Questions: Nash Refinements: Trembling Hand Perfection
5 questions to test your understanding
Score: 0 / 5
Question 1 Multiple Choice
Firm A has two strategies: Fight and Accommodate. Fighting is costly — if Firm B enters, Firm A's best response is to Accommodate. A Nash equilibrium has Firm B staying out, sustained by the belief that Firm A will always Fight. Is this equilibrium trembling hand perfect?
AYes — Firm B has no incentive to enter given the threat, so the equilibrium is self-sustaining
BNo — if there is a small chance Firm A trembles into Accommodating, Firm B's best response is to enter, so the equilibrium is not robust to small mistakes
CYes — trembling hand perfection only applies to simultaneous-move games, not entry deterrence
DNo — but only because Firm B is using a weakly dominated strategy
This is the classic case that trembling hand perfection was designed to eliminate. The threat to Fight is not credible: if Firm A actually faces entry, its best response is Accommodate. The Nash equilibrium survives only because Firm B believes the threat with certainty. But when Firm A trembles — plays Fight with probability only (1-ε) — Firm B's best response may shift to Enter. Because the equilibrium depends on a threat that would never be executed, it fails the perfection test.

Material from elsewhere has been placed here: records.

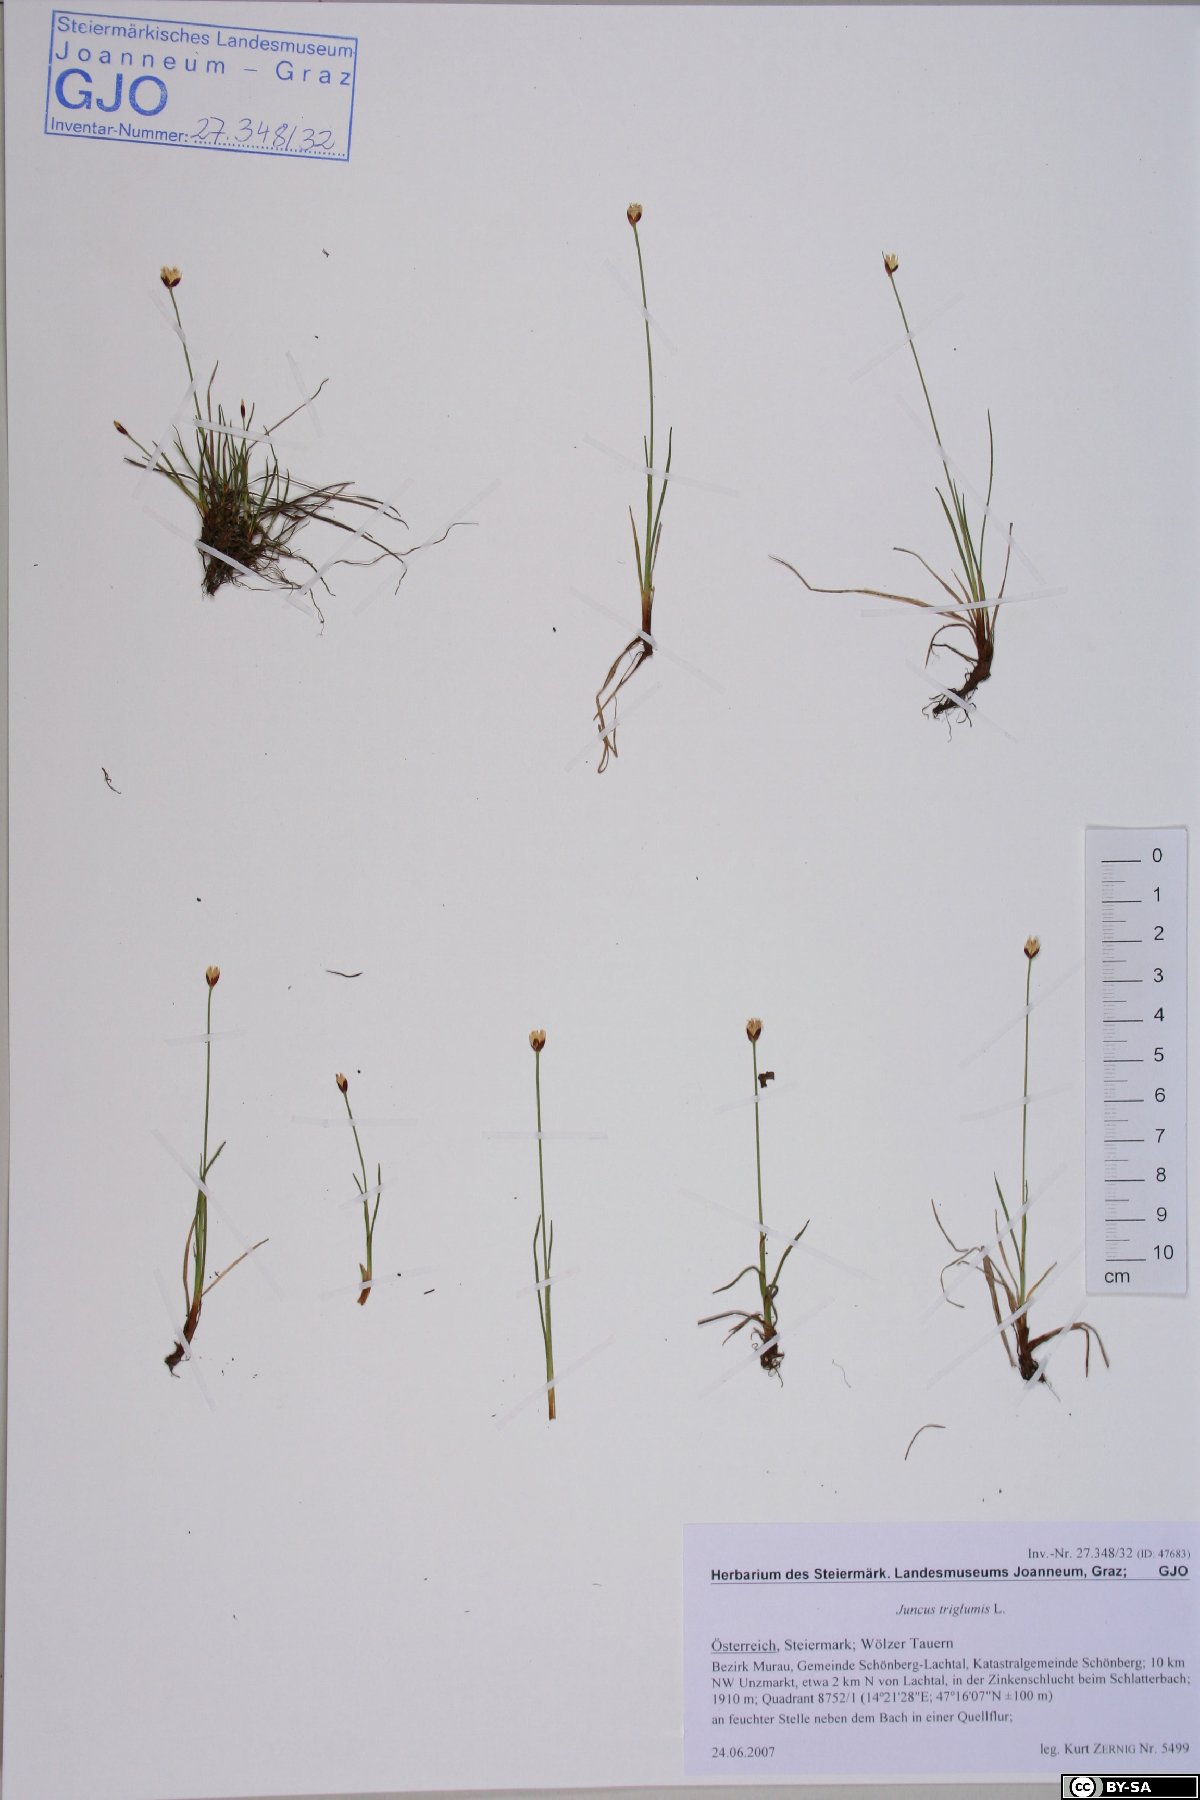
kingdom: Plantae
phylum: Tracheophyta
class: Liliopsida
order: Poales
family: Juncaceae
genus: Juncus
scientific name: Juncus triglumis
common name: Three-flowered rush
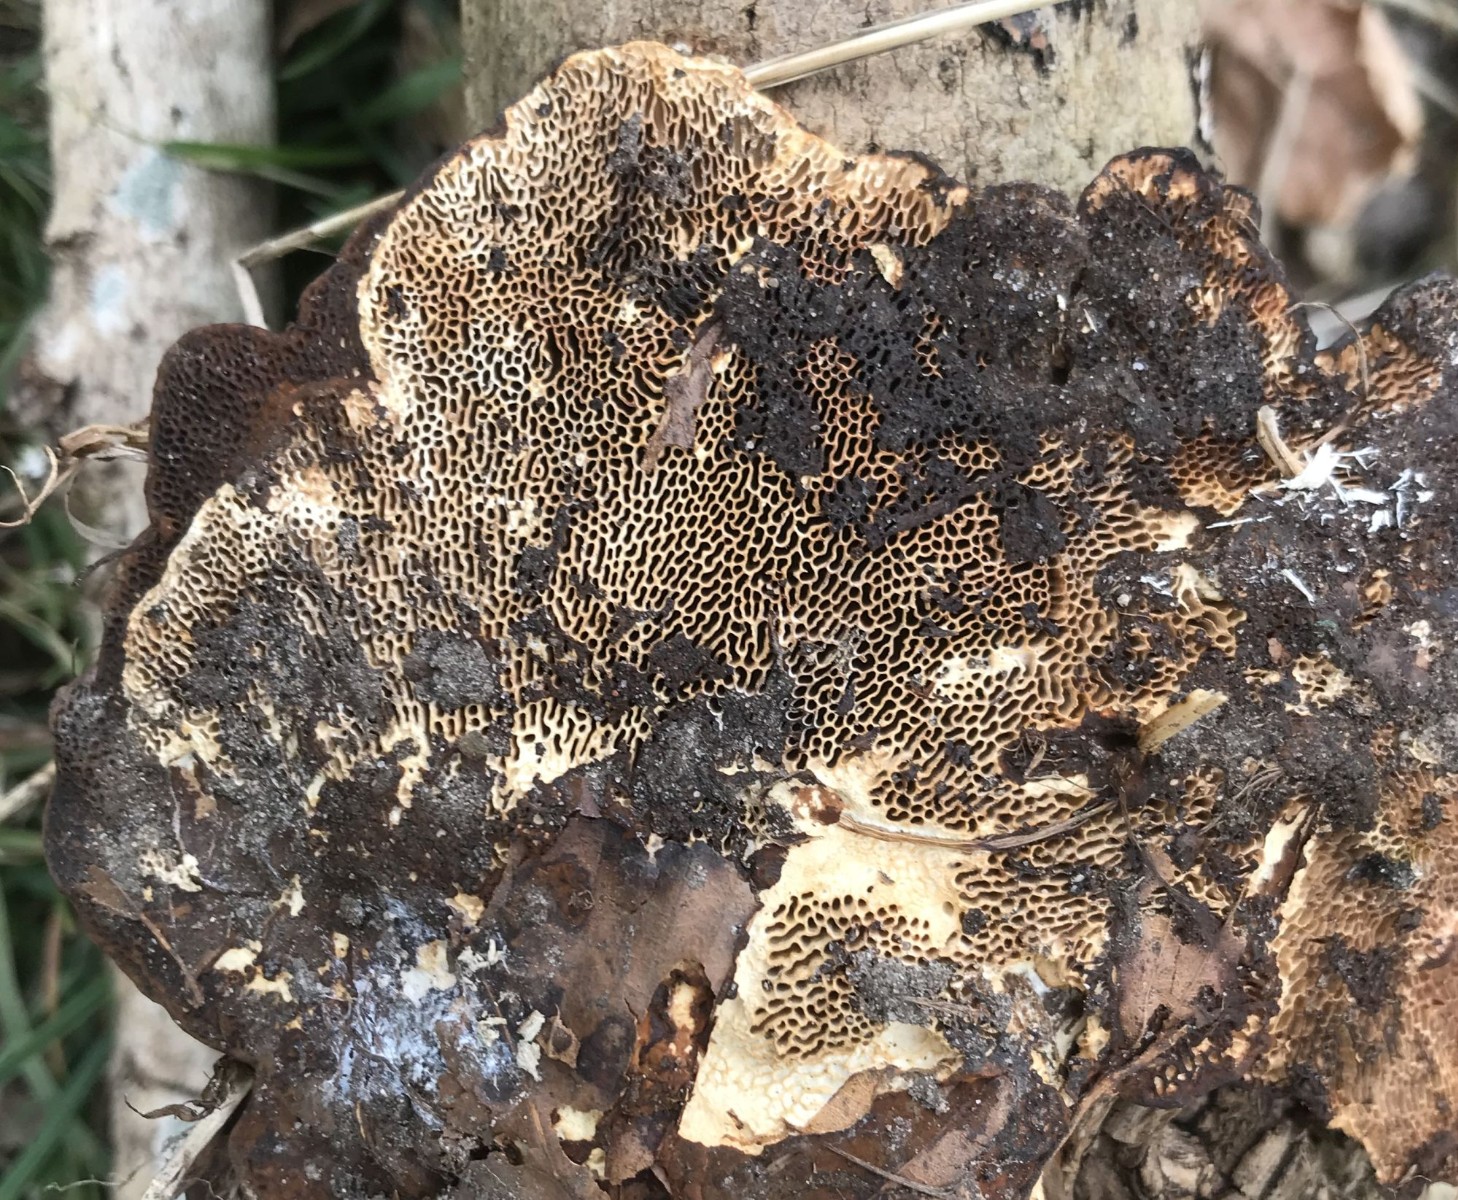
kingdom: Fungi
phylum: Basidiomycota
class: Agaricomycetes
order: Polyporales
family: Polyporaceae
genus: Podofomes
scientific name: Podofomes mollis
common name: blød begporesvamp
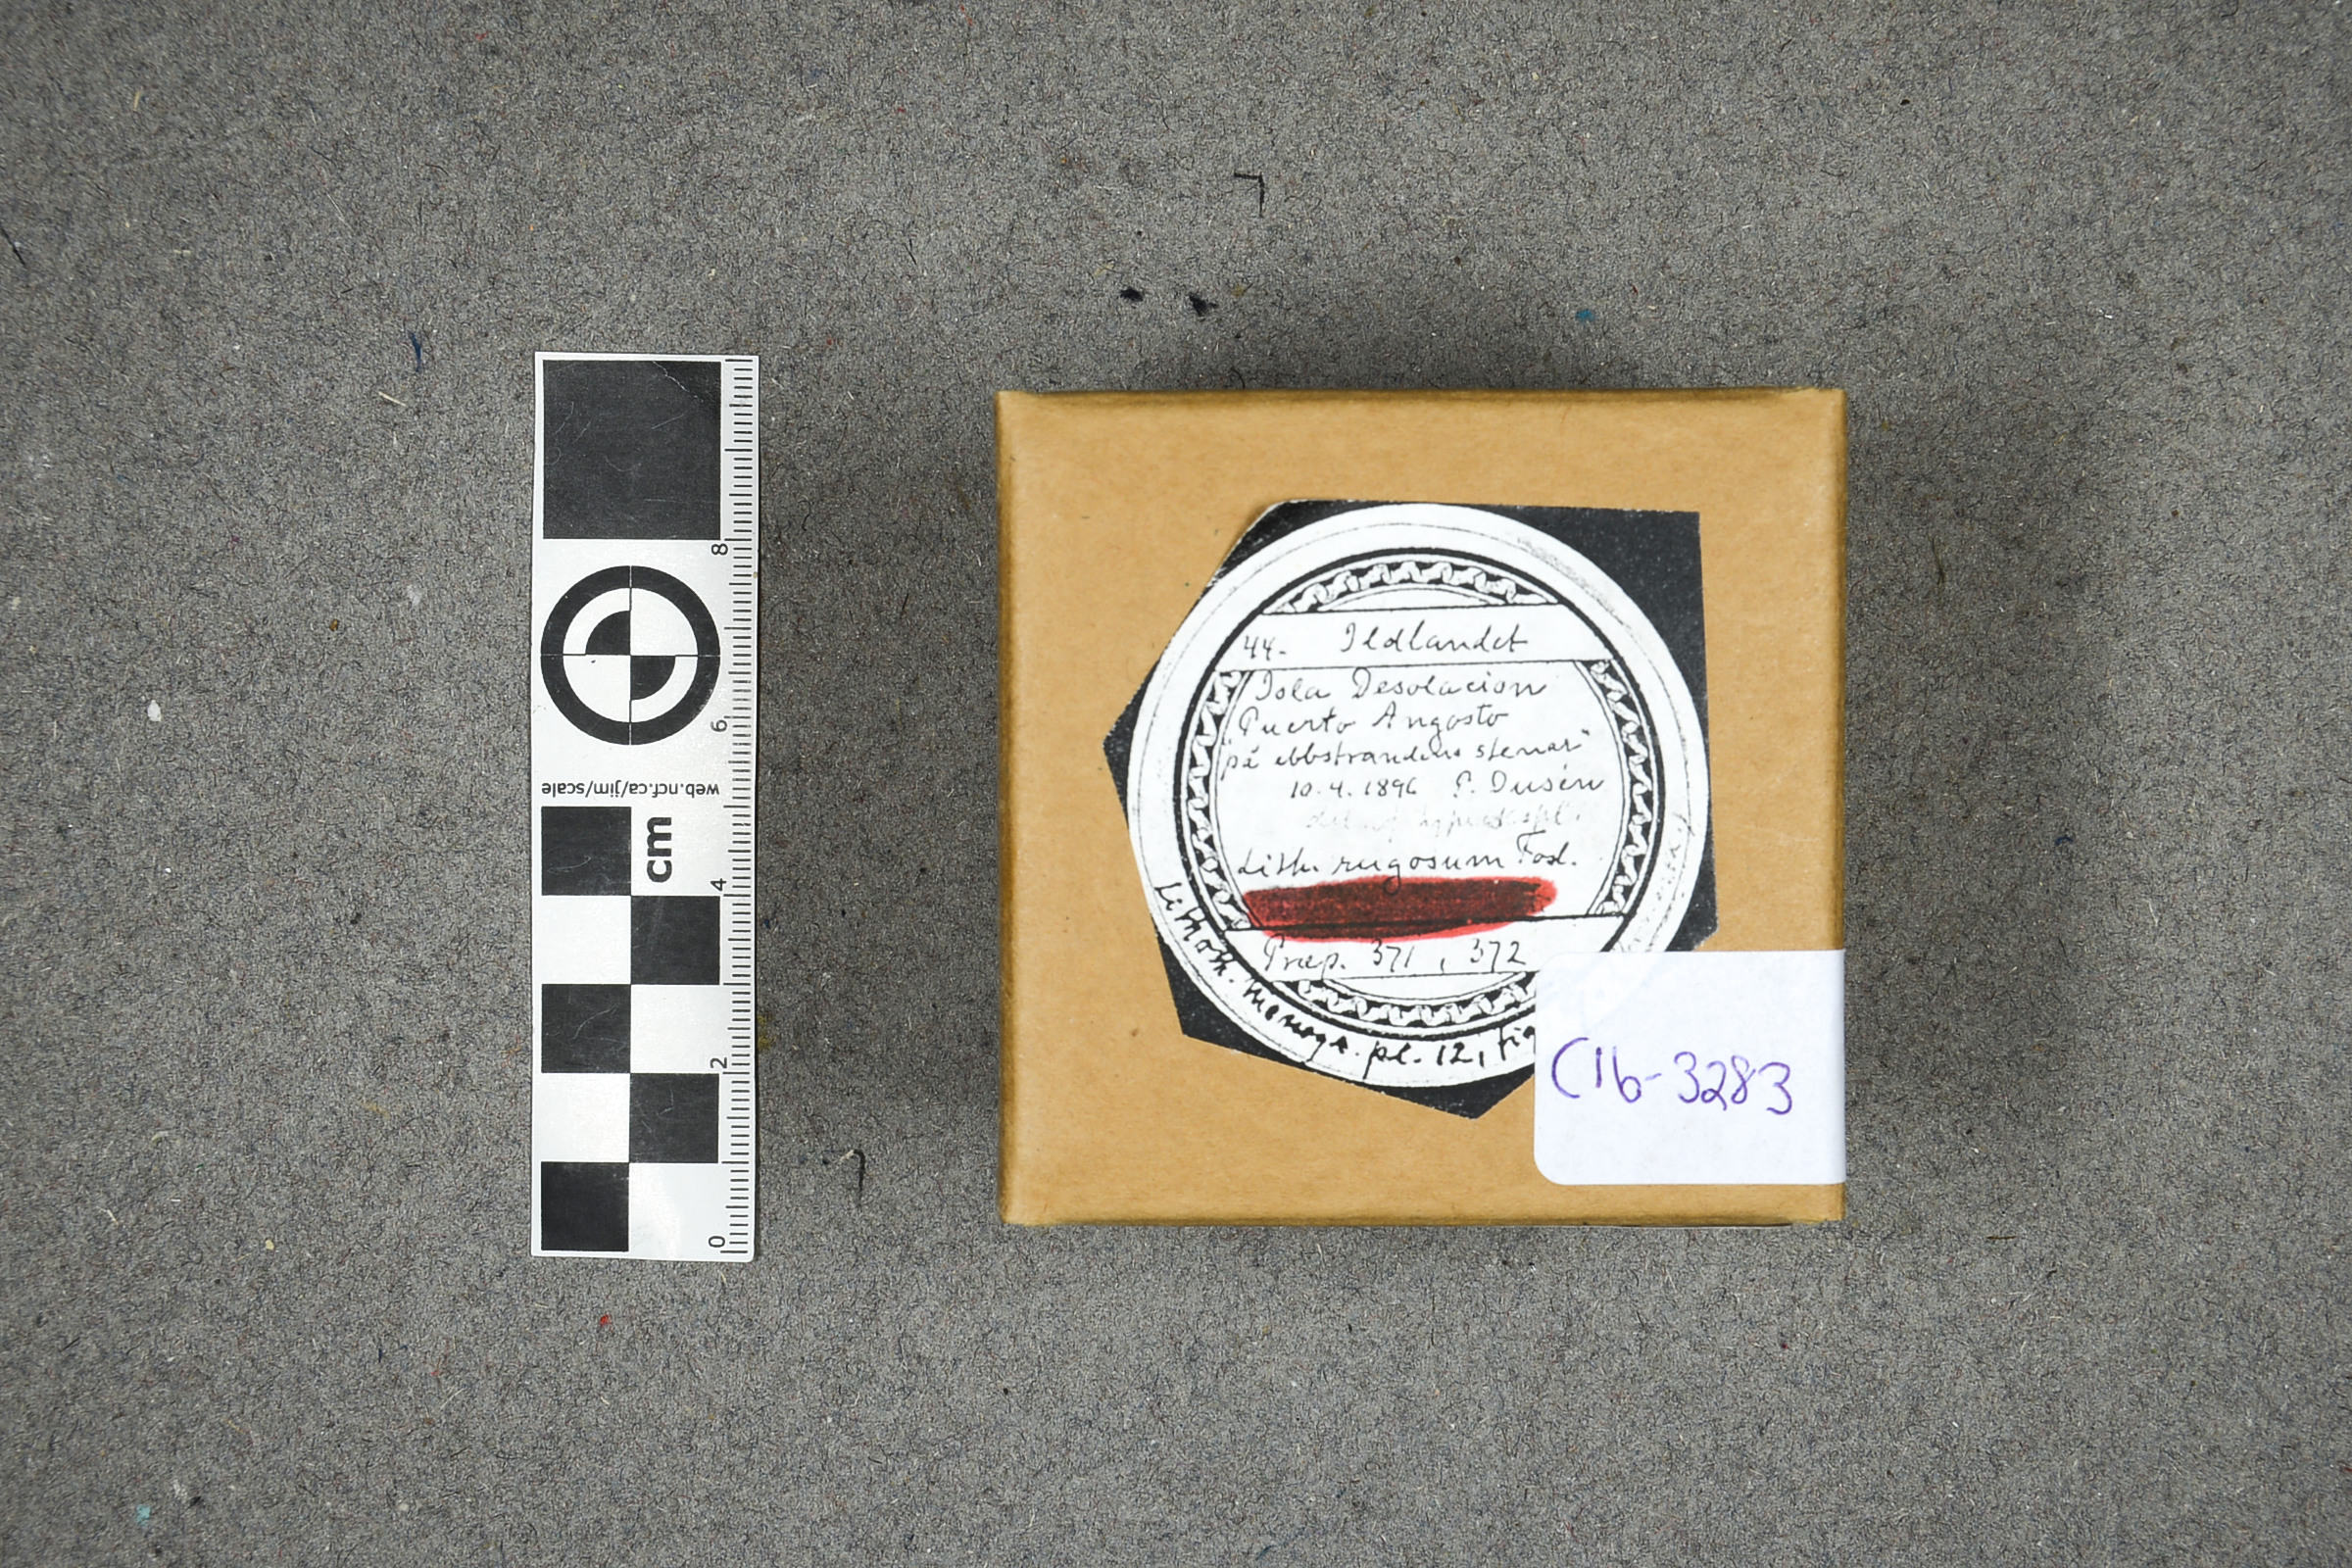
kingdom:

Question 2 Multiple Choice
Player A has a weakly dominated strategy W — another strategy D does at least as well against every opponent action and strictly better against some. A Nash equilibrium requires Player A to play W. What does trembling hand perfection say about this equilibrium?
AThe equilibrium is still trembling hand perfect if no player gains by deviating at the equilibrium profile
BThe equilibrium fails to be trembling hand perfect because when opponents tremble into every action with positive probability, W earns strictly less than D
CThe equilibrium is trembling hand perfect only if W and D yield the same payoff in expectation over the tremble distribution
DThe equilibrium is trembling hand perfect because Nash equilibria are by definition robust to small perturbations
In a perturbed game where opponents mix over all actions with small probability ε, there is positive probability on the actions where D strictly outperforms W. This means D yields a strictly higher expected payoff than W — Player A abandons W in the perturbed game. The Nash equilibrium requiring W therefore cannot be the limit of best responses as ε→0, so it is not trembling hand perfect. The key insight: weakly dominated strategies cannot survive the tremble test.
Question 3 True / False
Trembling hand perfection requires that each player's strategy remains a best response even when every opponent plays a completely mixed strategy assigning positive probability to every available action.
TTrue
FFalse
Answer: True
This is precisely the definition. The 'tremble' is modeled as each player mistakenly playing each action with some small but positive probability ε > 0. An equilibrium is trembling hand perfect if it is the limit of Nash equilibria in these perturbed games as ε → 0. This rules out equilibria that unravel when opponents might, even with tiny probability, take actions that were previously assumed to be off the equilibrium path.
Question 4 True / False
Most Nash equilibrium in a finite game is trembling hand perfect, because Nash equilibria are defined as strategy profiles where no player can benefit by deviating.
TTrue
FFalse
Answer: False
Nash equilibrium only requires that no player benefits from deviating *given the other players' exact equilibrium strategies*. It says nothing about robustness when opponents might make small mistakes. In particular, Nash equilibria sustained by weakly dominated strategies fail the perfection test: when opponents tremble, the weakly dominated strategy earns strictly less than its dominator, so the player deviates. Trembling hand perfection is strictly stronger than Nash equilibrium.
Question 5 Short Answer
Why can't a weakly dominated strategy be part of a trembling hand perfect equilibrium, and what does this tell us about which strategic threats or commitments are 'credible'?
Think about your answer, then reveal below.
Model answer: In any perturbed game where opponents play each action with positive probability ε, there is positive weight on the actions against which the dominating strategy strictly outperforms the dominated one. So the dominated strategy earns strictly less in expectation — the player will deviate to the dominator. As ε → 0, this means no equilibrium requiring the dominated strategy can arise as a limit of perturbed best responses. For credibility: an equilibrium sustained by a threat to play a weakly dominated strategy (e.g., 'I will fight entry even though accommodation is better') is not credible because, if the opponent ever plays with any positive probability, the threat-maker would not follow through. Trembling hand perfection formalizes the idea that only threats a player would actually carry out under small perturbations count as credible commitments.
The deeper point is that trembling hand perfection imposes a consistency requirement: equilibrium strategies must be best responses not just at the exact equilibrium point but throughout a neighborhood of it. This is why it eliminates the weakly dominated strategy problem and why it connects naturally to subgame perfect equilibrium (which eliminates non-credible threats in extensive-form games by a related backward-induction logic).